The defect of low-cost software that is not created specifically to be used in the dental sector is that it requires a learning period that can vary from 1 week to 1 month depending on the commitment and interest of the user. They are not difficult software to use but neither are they simplified software like dental commercial software.
is certainly among those that I think are most suitable for dental Rhinoceros.
Rhinoceros is a mathematical modeling software which, unlike MeshMixer and Blender, does not base its work on meshes but on so-called parametric surfaces . Parametric surfaces are 3D surfaces constructed from curves drawn in space. Normally commercial 3D software have both the functions of drawing curves and meshes. In the free (MeshMixer) and low-cost (Rhinoceros) software these two functions are instead separate.
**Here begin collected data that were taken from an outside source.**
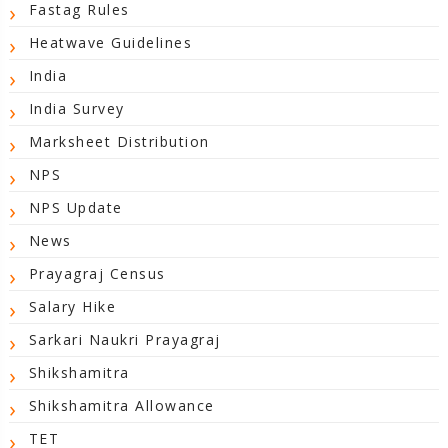
Fastag Rules
Heatwave Guidelines
India
India Survey
Marksheet Distribution
NPS
NPS Update
News
Prayagraj Census
Salary Hike
Sarkari Naukri Prayagraj
Shikshamitra
Shikshamitra Allowance
TET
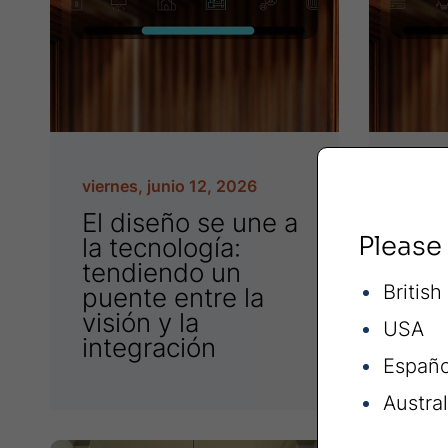
viernes, junio 12, 2026
vierne
El diseño se une a
De 
Please
la tecnología:
Mic
tendiendo un
exp
British
puente entre la
nue
visión y la
víd
USA
integración
Españo
Austral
With Rhinoceros it is possible to model and produce all models that require precision and detail (abutments, implants, bridges and other similar applications).
The cost of the full license of Rhinoceros (without annual fees, without updating fees) is approximately € 900.
There are basically two categories of dental professionals:
1. those who do not want nor time to devote themselves to learning more than a 3D software and therefore immediately prefer to purchase a commercial software even paying several thousand euros;
2. those who prefer to invest less economically and more in learning consumer software, free and low-cost with which (if used appropriately) they will be able to produce most of what they could produce with commercial software.
There is no better choice than the other: it depends on one’s predisposition to use IT products, on one’s passion for digital 3D, on the curiosity to know “alternative” ways to obtain the same result.